増して、今回は、ただの宿泊ではない…。麻由美のお母さん。つまり、女将さんに、無理を言って、手伝いをする代わりに、タダで、泊めて貰う、寧々の魂胆だ。
 着く前から、疲れて居ては、元も子もない。そのため、確実に座れる、特急の指定席を使うことにした。
 「まだ、ちょっと早いけど、売店寄りながら、だったら、丁度良いかもね。」
 彩のその言葉に、私も、頷き、改札の方に、歩き始めた。
 そしてこの時、私も、寧々の言っていた、“違和感”というのが、何なのか、分かった。
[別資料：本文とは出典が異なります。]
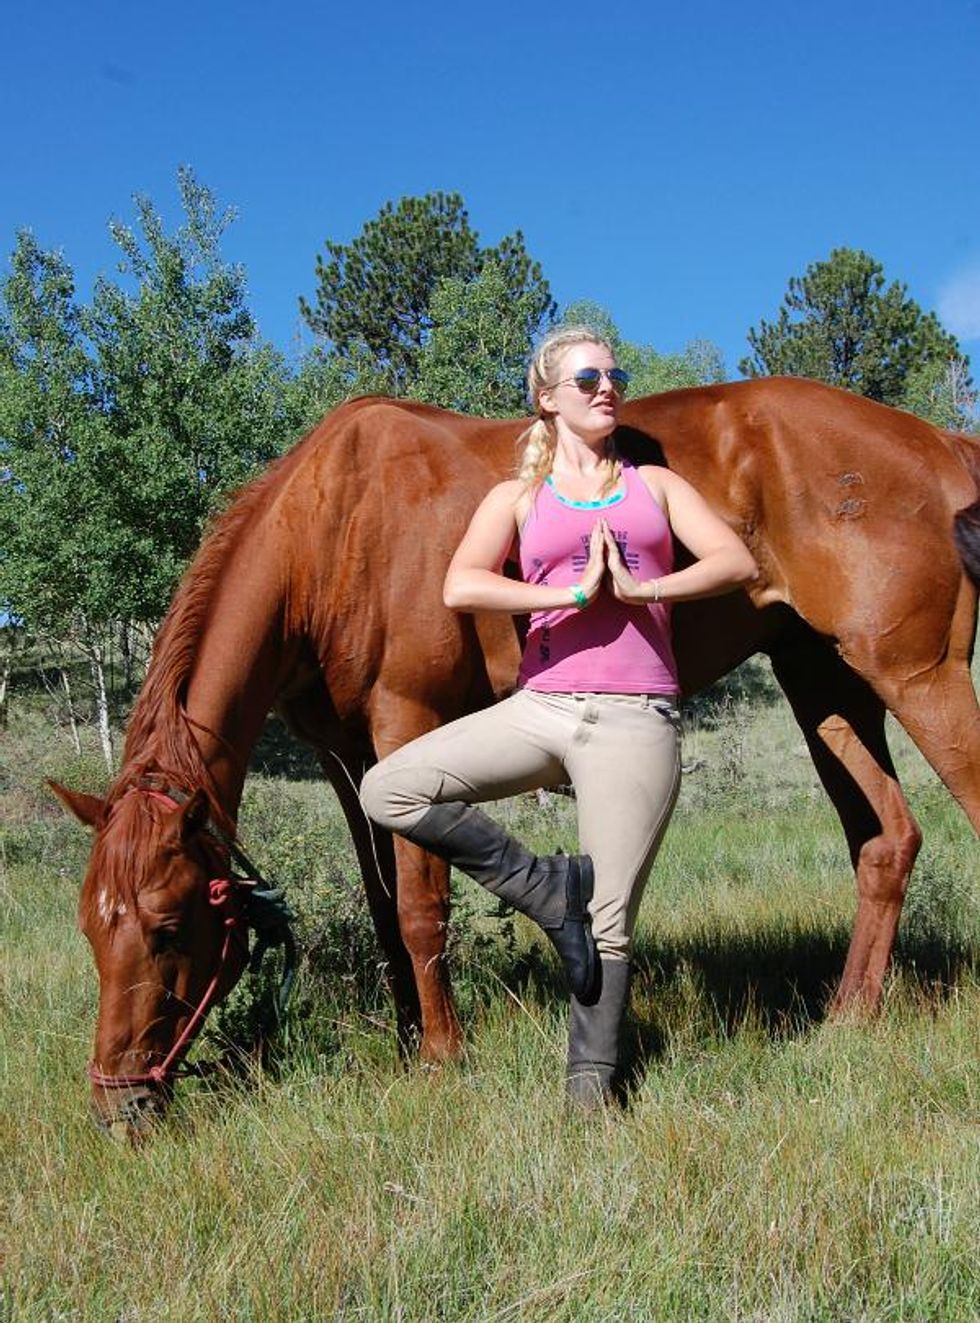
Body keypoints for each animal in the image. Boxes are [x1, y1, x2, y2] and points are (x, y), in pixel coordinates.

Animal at [51, 378, 978, 1132]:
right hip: (826, 683)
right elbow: (384, 904)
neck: (334, 526)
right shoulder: (348, 761)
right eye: (91, 927)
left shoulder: (406, 720)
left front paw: (441, 1056)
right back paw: (847, 1019)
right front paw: (407, 1037)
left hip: (916, 677)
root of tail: (939, 445)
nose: (115, 1104)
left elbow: (421, 906)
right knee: (887, 841)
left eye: (171, 926)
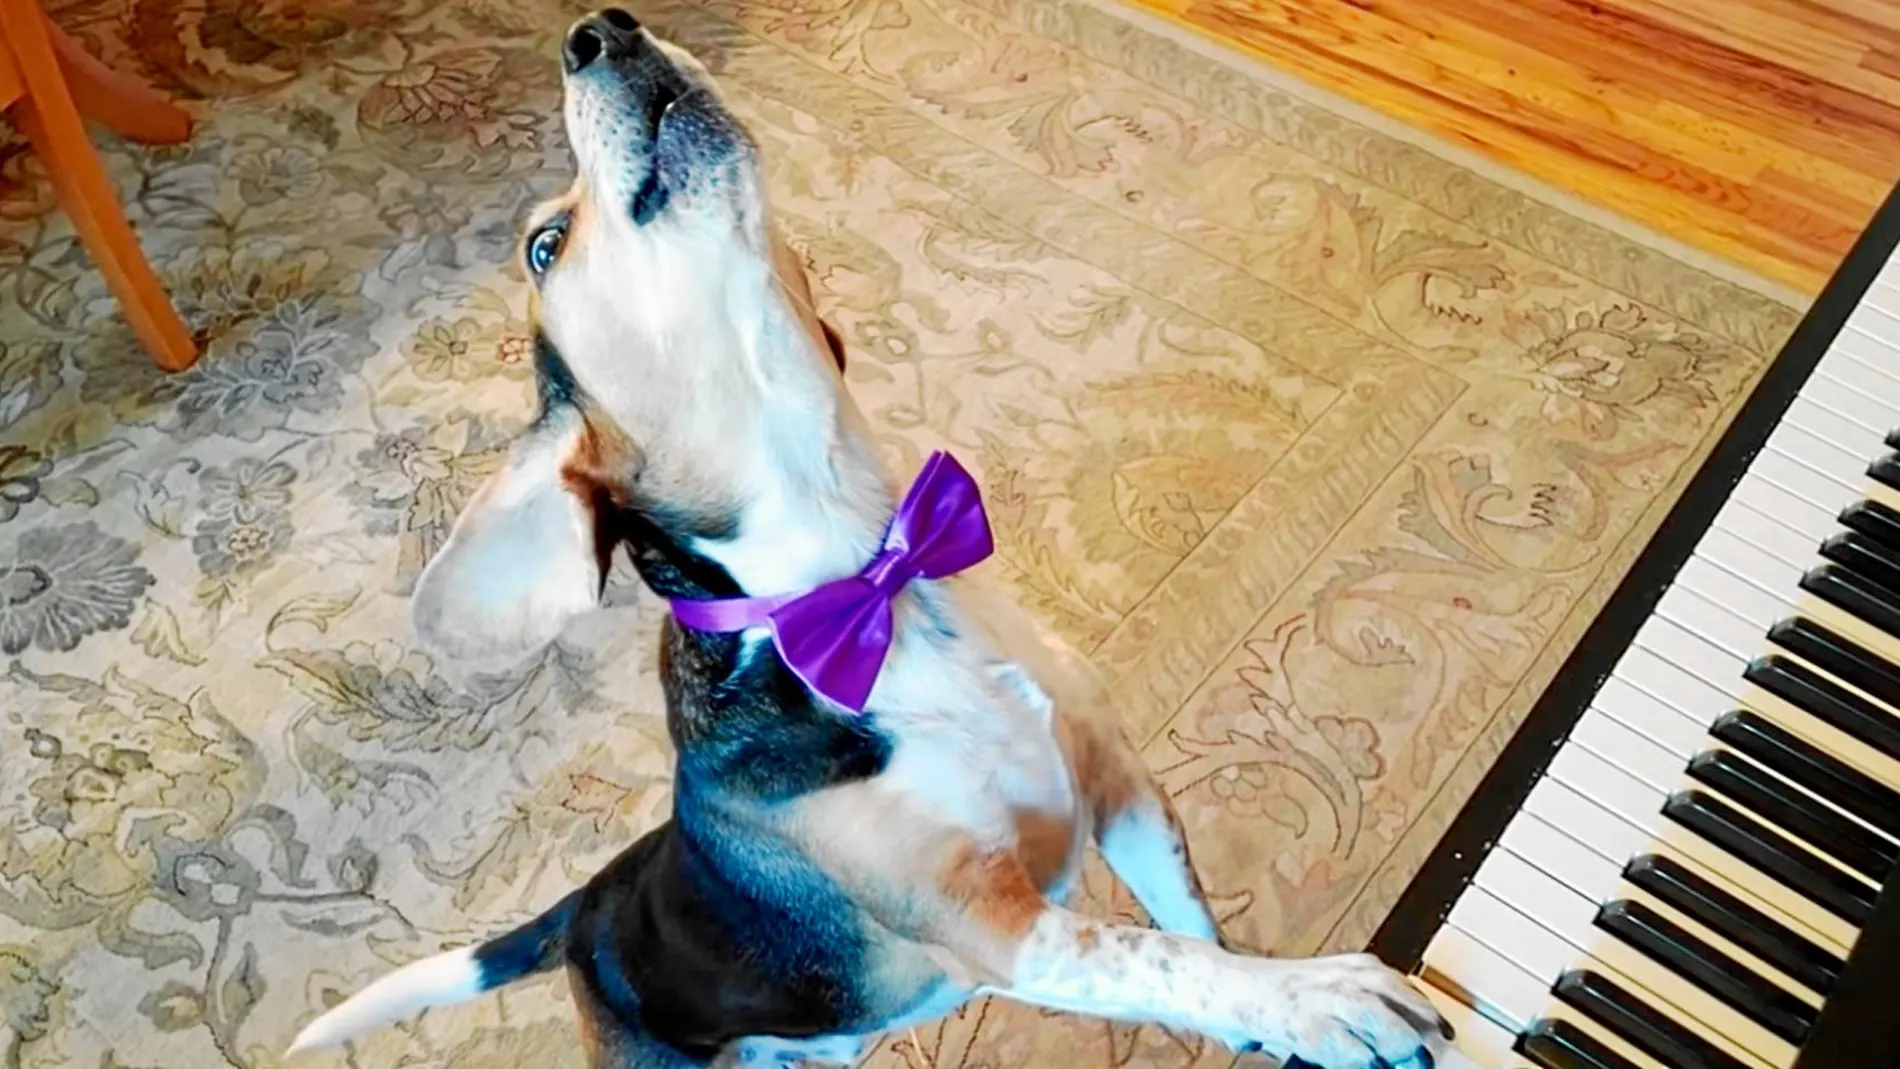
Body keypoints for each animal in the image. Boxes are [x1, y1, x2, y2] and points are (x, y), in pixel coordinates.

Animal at [281, 10, 1444, 1069]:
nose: (596, 29)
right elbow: (1162, 956)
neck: (871, 579)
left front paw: (1276, 1013)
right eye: (542, 244)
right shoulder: (1001, 925)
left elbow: (1198, 931)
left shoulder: (1122, 786)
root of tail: (585, 908)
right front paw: (1322, 997)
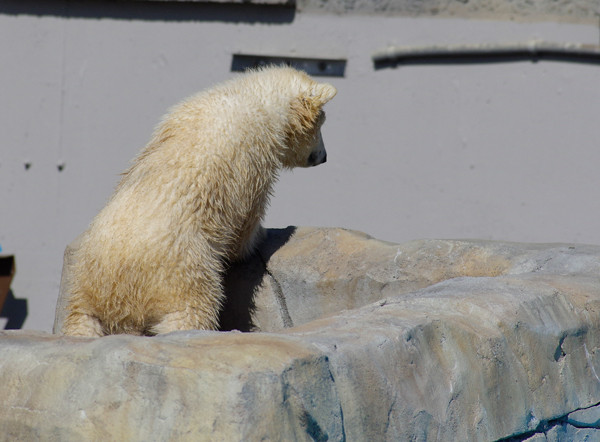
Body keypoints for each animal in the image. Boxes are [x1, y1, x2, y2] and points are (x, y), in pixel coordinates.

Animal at [62, 66, 336, 337]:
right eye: (321, 123)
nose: (323, 157)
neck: (251, 98)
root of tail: (118, 289)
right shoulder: (252, 160)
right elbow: (246, 218)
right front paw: (258, 238)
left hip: (83, 281)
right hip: (185, 270)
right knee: (191, 310)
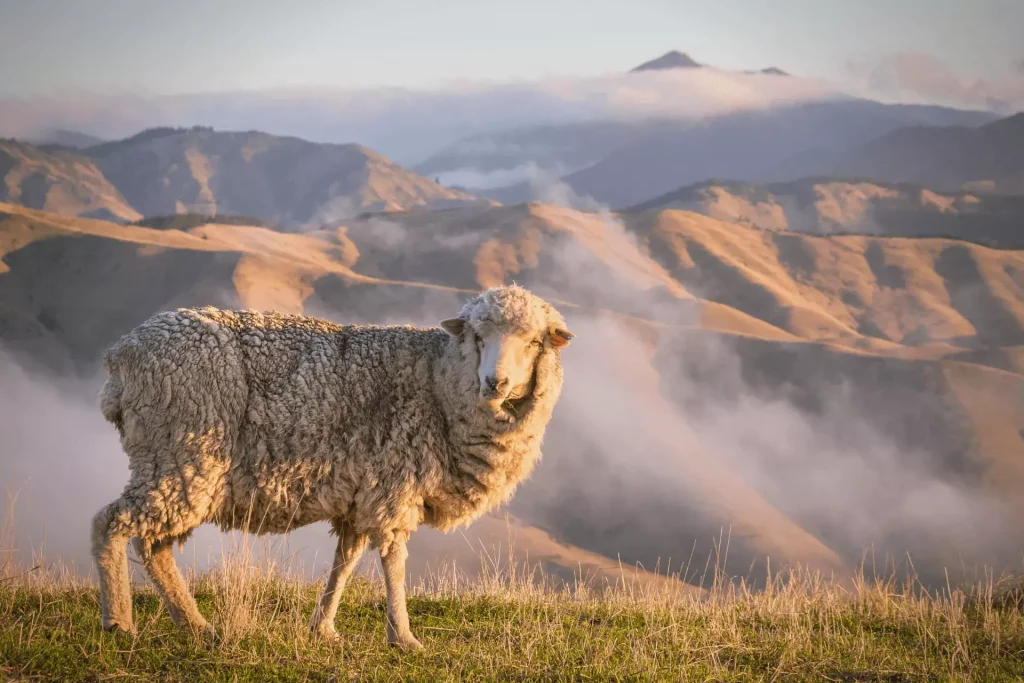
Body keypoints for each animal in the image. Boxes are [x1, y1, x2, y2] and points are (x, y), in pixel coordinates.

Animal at [91, 286, 577, 651]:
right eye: (477, 336)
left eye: (534, 342)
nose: (496, 383)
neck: (439, 382)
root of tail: (119, 358)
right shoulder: (394, 485)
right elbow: (393, 561)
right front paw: (403, 637)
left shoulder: (362, 493)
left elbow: (345, 562)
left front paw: (323, 627)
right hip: (182, 454)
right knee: (110, 522)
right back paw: (119, 620)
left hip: (177, 466)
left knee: (154, 546)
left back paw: (195, 625)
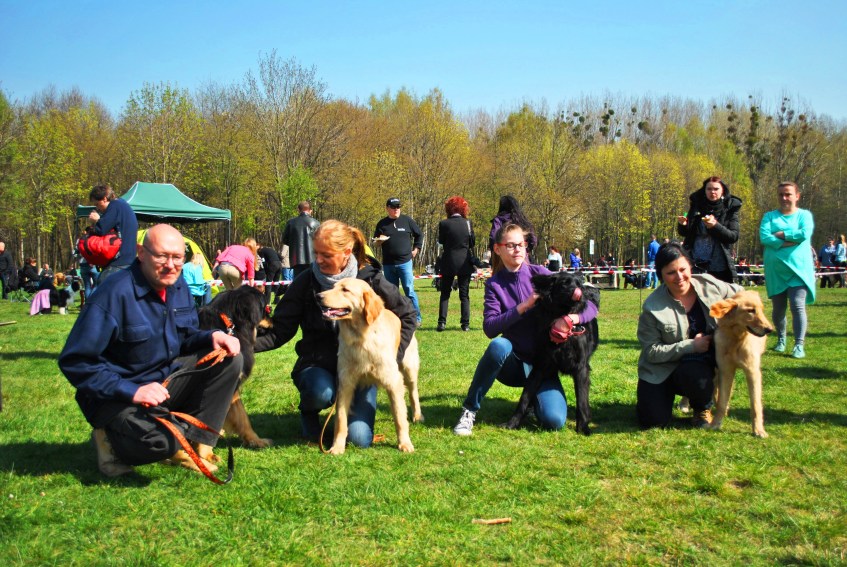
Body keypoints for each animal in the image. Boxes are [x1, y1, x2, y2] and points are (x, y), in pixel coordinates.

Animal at [318, 277, 423, 454]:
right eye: (333, 287)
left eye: (345, 290)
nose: (318, 296)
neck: (361, 337)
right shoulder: (345, 383)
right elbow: (341, 420)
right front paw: (337, 446)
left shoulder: (393, 382)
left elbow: (399, 417)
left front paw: (405, 443)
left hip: (409, 368)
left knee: (413, 392)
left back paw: (417, 416)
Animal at [504, 272, 600, 435]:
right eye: (564, 283)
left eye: (578, 284)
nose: (580, 292)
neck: (561, 315)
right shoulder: (540, 366)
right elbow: (524, 397)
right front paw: (512, 422)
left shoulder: (581, 368)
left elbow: (581, 399)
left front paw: (583, 427)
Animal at [707, 290, 774, 438]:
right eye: (750, 310)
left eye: (761, 309)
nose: (770, 329)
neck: (736, 340)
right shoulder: (725, 369)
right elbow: (721, 401)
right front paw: (715, 424)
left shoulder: (752, 371)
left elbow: (755, 405)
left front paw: (758, 430)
 今日、彩と会ってから、彼女の目と、一度も合っていない。
 最初は、気の所為だと思っていたが、どうやら、そうでもないらしい。
 現に、今の言葉に賛同する時も、私からワザと視線を外された、気がした…。
 何か、彼女に嫌われる様な事をしでかしてしまったのだろうか…。
 いや…。私は、彩とは、サマーダイニング以降、一度も会っていない。連絡自体、普段から、特別なことが無い限り、していない…。

 だから、本当に、そんな心辺り、私にはない…。
 「確かに、何か変だね…。」
 私は、寧々に、そう、耳打ちした。
 「でしょ?何と言うか、何か、怯えている感じなんだよね。」
 「怯えてる…。」
 サマーダイニングの時、何があったか、私は、必死になって、思い出そうとした。あの時は、色々あり過ぎて、正直、最後の方は、殆ど、覚えて居ないに、等しい…。
 溺れかけた所を、何とか、金宮さんに助けられ、何とか、岸に、引き上げられた。その時、何かを見た気がしたが、意識も朦朧としていた状況だった為、詳しくは、覚えて居ない…。